### Work instructions
Nothing but the text of the listing, repeated exactly, belongs in the answer; leave the images out.

#####

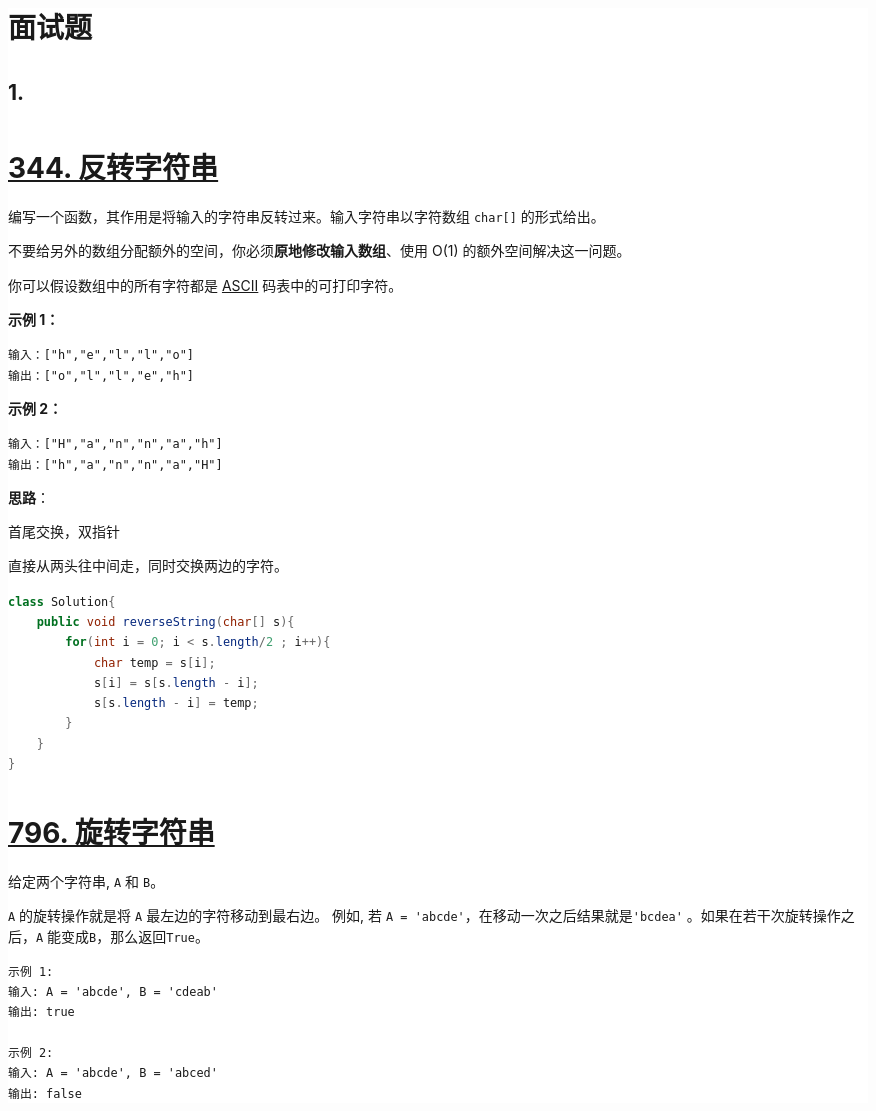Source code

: # 面试题

## 1.

# [344. 反转字符串](https://leetcode-cn.com/problems/reverse-string/)

编写一个函数，其作用是将输入的字符串反转过来。输入字符串以字符数组 `char[]` 的形式给出。

不要给另外的数组分配额外的空间，你必须**原地修改输入数组**、使用 O(1) 的额外空间解决这一问题。

你可以假设数组中的所有字符都是 [ASCII](https://baike.baidu.com/item/ASCII) 码表中的可打印字符。

**示例 1：**

```
输入：["h","e","l","l","o"]
输出：["o","l","l","e","h"]
```

**示例 2：**

```
输入：["H","a","n","n","a","h"]
输出：["h","a","n","n","a","H"]
```

**思路**：

首尾交换，双指针

直接从两头往中间走，同时交换两边的字符。

```java
class Solution{
    public void reverseString(char[] s){
        for(int i = 0; i < s.length/2 ; i++){
            char temp = s[i];
            s[i] = s[s.length - i];
            s[s.length - i] = temp;
        }
    }
}
```

# [796. 旋转字符串](https://leetcode-cn.com/problems/rotate-string/)

给定两个字符串, `A` 和 `B`。

`A` 的旋转操作就是将 `A` 最左边的字符移动到最右边。 例如, 若 `A = 'abcde'`，在移动一次之后结果就是`'bcdea'` 。如果在若干次旋转操作之后，`A` 能变成`B`，那么返回`True`。

```
示例 1:
输入: A = 'abcde', B = 'cdeab'
输出: true

示例 2:
输入: A = 'abcde', B = 'abced'
输出: false
```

#####

### Written reply
Source code

: # 面试题

## 1.

# [344. 反转字符串](https://leetcode-cn.com/problems/reverse-string/)

编写一个函数，其作用是将输入的字符串反转过来。输入字符串以字符数组 `char[]` 的形式给出。

不要给另外的数组分配额外的空间，你必须**原地修改输入数组**、使用 O(1) 的额外空间解决这一问题。

你可以假设数组中的所有字符都是 [ASCII](https://baike.baidu.com/item/ASCII) 码表中的可打印字符。

**示例 1：**

```
输入：["h","e","l","l","o"]
输出：["o","l","l","e","h"]
```

**示例 2：**

```
输入：["H","a","n","n","a","h"]
输出：["h","a","n","n","a","H"]
```

**思路**：

首尾交换，双指针

直接从两头往中间走，同时交换两边的字符。

```java
class Solution{
    public void reverseString(char[] s){
        for(int i = 0; i < s.length/2 ; i++){
            char temp = s[i];
            s[i] = s[s.length - i];
            s[s.length - i] = temp;
        }
    }
}
```

# [796. 旋转字符串](https://leetcode-cn.com/problems/rotate-string/)

给定两个字符串, `A` 和 `B`。

`A` 的旋转操作就是将 `A` 最左边的字符移动到最右边。 例如, 若 `A = 'abcde'`，在移动一次之后结果就是`'bcdea'` 。如果在若干次旋转操作之后，`A` 能变成`B`，那么返回`True`。

```
示例 1:
输入: A = 'abcde', B = 'cdeab'
输出: true

示例 2:
输入: A = 'abcde', B = 'abced'
输出: false
```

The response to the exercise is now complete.